The announcement comes after several weeks of speculation that the brand will be changing hands soon, and Coca-Cola was considered the most likely bidder. Currently, there is speculation that the recently merged Keurig Dr. Pepper (KDP) will also sell the 15% stake it owns in BodyArmor.
The deal might eventually lead Coca-Cola taking full ownership of the BodyArmor in future
The deal is viewed as an aggressive move by Coca-Cola to take on PepsiCo’s (PEP) popular health drink Gatorade, which enjoys a higher market share compared to Powerade, owned by the former. The company intends to position BodyArmor – a big hit so far among the youth and athletes – as a premium product. While operating as an independent entity under co-founder Mike Repole and his team, BodyArmor will make use of Coca-Cola’s massive bottling plants and distribution network.

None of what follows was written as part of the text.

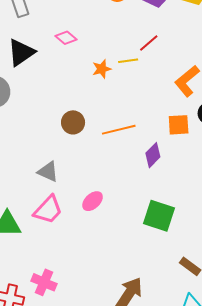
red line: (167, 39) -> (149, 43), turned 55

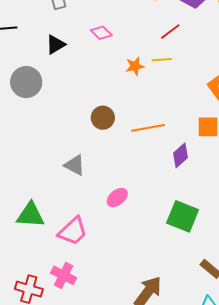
red line: (149, 43) -> (170, 32), moved
black triangle: (21, 52) -> (56, 45), size x0.7
pink trapezoid: (48, 210) -> (73, 231), moved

When launched by the owners of sports drink brands VitaminWater and SmartWater a few years ago, it was claimed that BodyArmor contained coconut water and additional electrolytes compared to traditional health drinks. The other elements that make it a healthier choice in the segment are low sodium content and the absence of artificial colors and corn syrup. Interestingly, both VitaminWater and SmartWater later joined the Coca-Cola family, to grow into multi-billion dollar brands.
Building on those factors and promotional campaigns featuring popular athletes, BodyArmor gained momentum over the years and nearly outsmarted its closest rivals in the most recent quarter, including Gatorade.

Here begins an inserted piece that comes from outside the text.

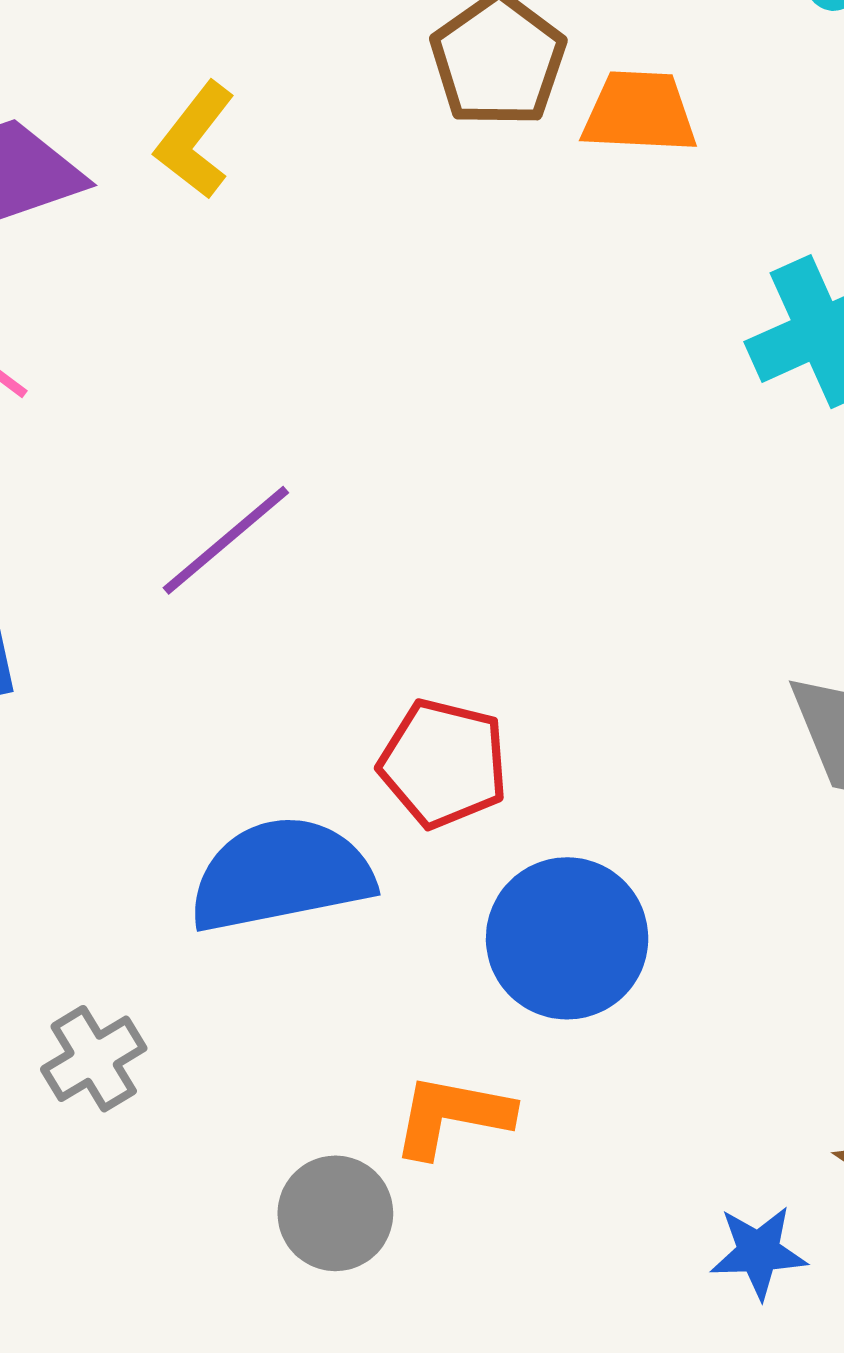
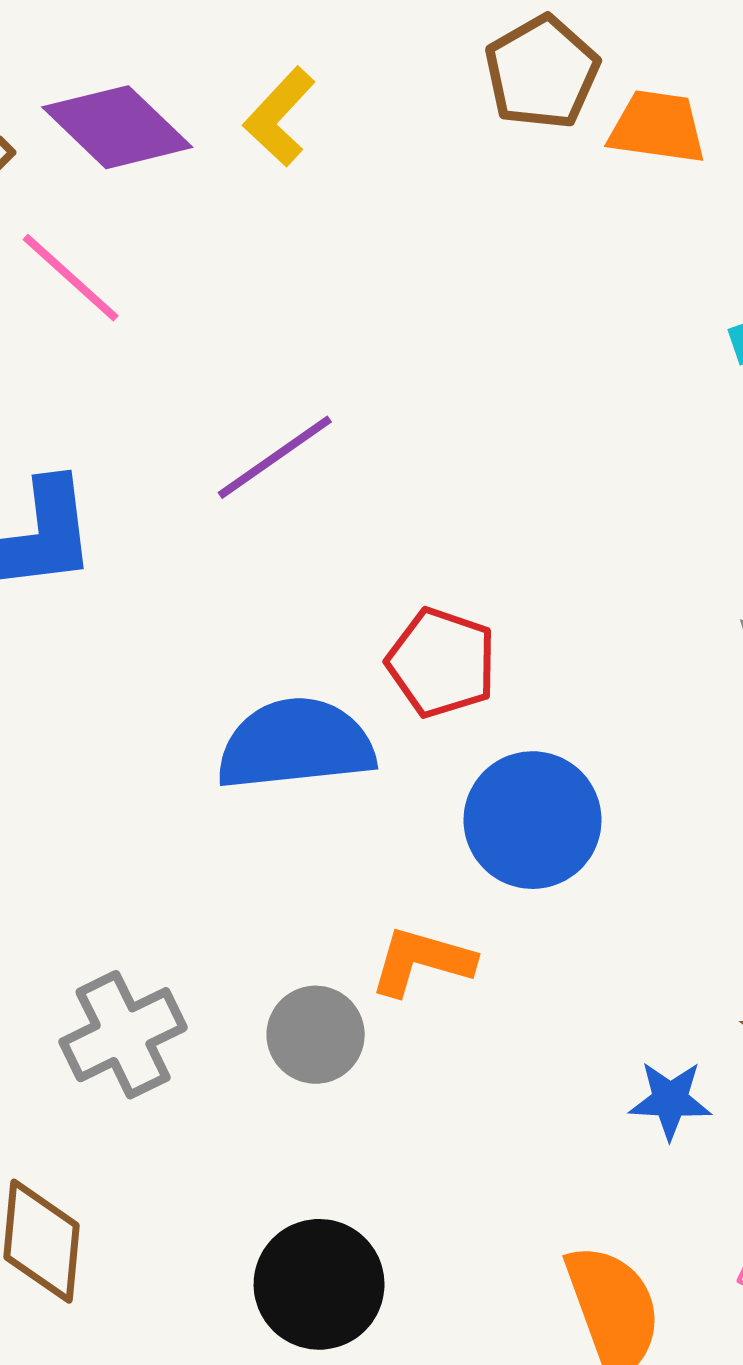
gray cross: (94, 1059) -> (123, 1035), moved, size x1.4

“BodyArmor competes in the expansive and fast-growing sports performance and premium hydration categories that are much larger than sports drinks. This is where the BodyArmor brand has been growing exponentially,” said Coca-Cola North America President Jim Dinkins.
Broadly maintaining the levels seen at the beginning of the year, Coca-Cola shares recovered from the recent slump on Tuesday and traded slightly higher in the early hours.